More than Just Fever Programming

A substantial amount of knowledge has been accumulated on the long-lasting impact of perinatal immune challenge on many physiological parameters. Aside from the HPA axis alteration, perinatal immune challenge has broader effects on brain development and plasticity. Experimentally, early life immune stimulation has been shown to impact several pathophysiological parameters such as alteration of pain perception [54], impairments in learning and memory [55,56,57], brain cell death secondary to ischemia [58], loss of dopaminergic neurons in the nigrostriatal brain area (a phenomenon strongly associated with Parkinson's disease) [59,60], susceptibility to seizures [61], exacerbation of experimental colitis [62], and suppression of experimental autoimmune encephalomyelitis, an experimental model of multiple sclerosis [63]. Despite this large amount of experimental evidence on the long-lasting and profound impact of early life immune challenge, we still do not know how these ‘imprinting’ processes are triggered, nor do we have a good understanding of how they last throughout life. More research is needed to explore the mechanisms through which an early life immune challenge leaves a permanent pathophysiological ‘trace’ in developing brains. One such promising research avenue is the lasting nongenomic modification termed epigenetic [64,65,66]. Indeed, early life challenges such as stress and poor nutrition or levels of maternal care could ‘permanently’ turn on or off some genes via acetylation or methylation of their promoter regions [67,68,69,70,71,72]. It is conceivable that a permanent alteration in the expression of such genes could form the basis for a sustained change in the set point of different physiological parameters and could explain the lasting impact of early life experiences on brain function and plasticity [65,73,74]. Interestingly, some of these epigenetic modifications could be ‘passed on’ to offspring, thus allowing these genetic modifications to potentially last into future generations for, perhaps, their adaptive values [75,76]. Whether an early life immune challenge exerts its long-lasting effects via epigenetic modifications is still an open question.

Conclusion

Fever is an adaptive response to infection.

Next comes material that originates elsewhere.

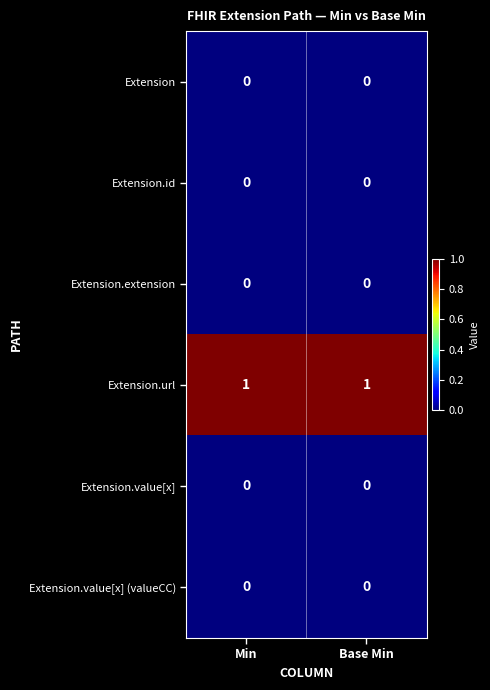

At how many categories does at least one series exceed 0?

2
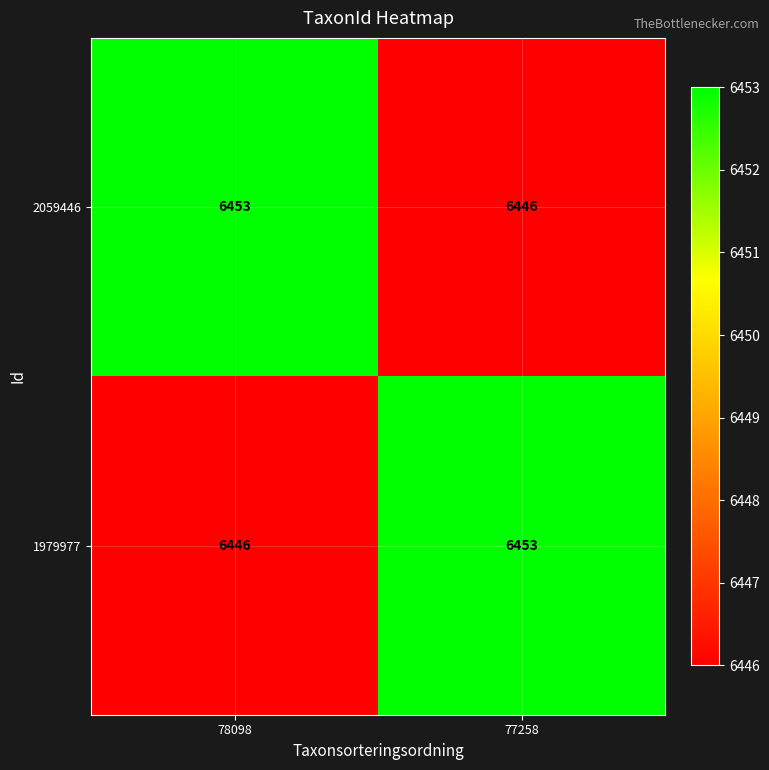

What is the minimum value for 2059446?

6446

Any alteration of the febrile response can lead to deleterious effects. While exposure to pathogens invariably leads to alteration of the thermoregulatory set point, the magnitude of the fever response can be permanently programmed by early life exposure to viral and bacterial pathogens. This programming effect occurs during both pre- and postnatal periods when the brain areas involved in thermoregulation are emerging and/or maturing. It has been repeatedly observed that early life exposure to pathogens permanently heightens HPA axis activity. Aside from its impact on the febrile response, this enhanced HPA axis contributes to a myriad of pathophysiological conditions. Future studies should explore whether the programming effects of early life immune challenge are sustained by epigenetic modifications of genes required for the thermoregulatory response (e.g. cox-2) or are due to permanent plastic changes in the brain areas/structures involved in the neuroimmune responses.

Disclosure Statement

The author declares that no financial or other conflict of interest exists in relation to the content of the article.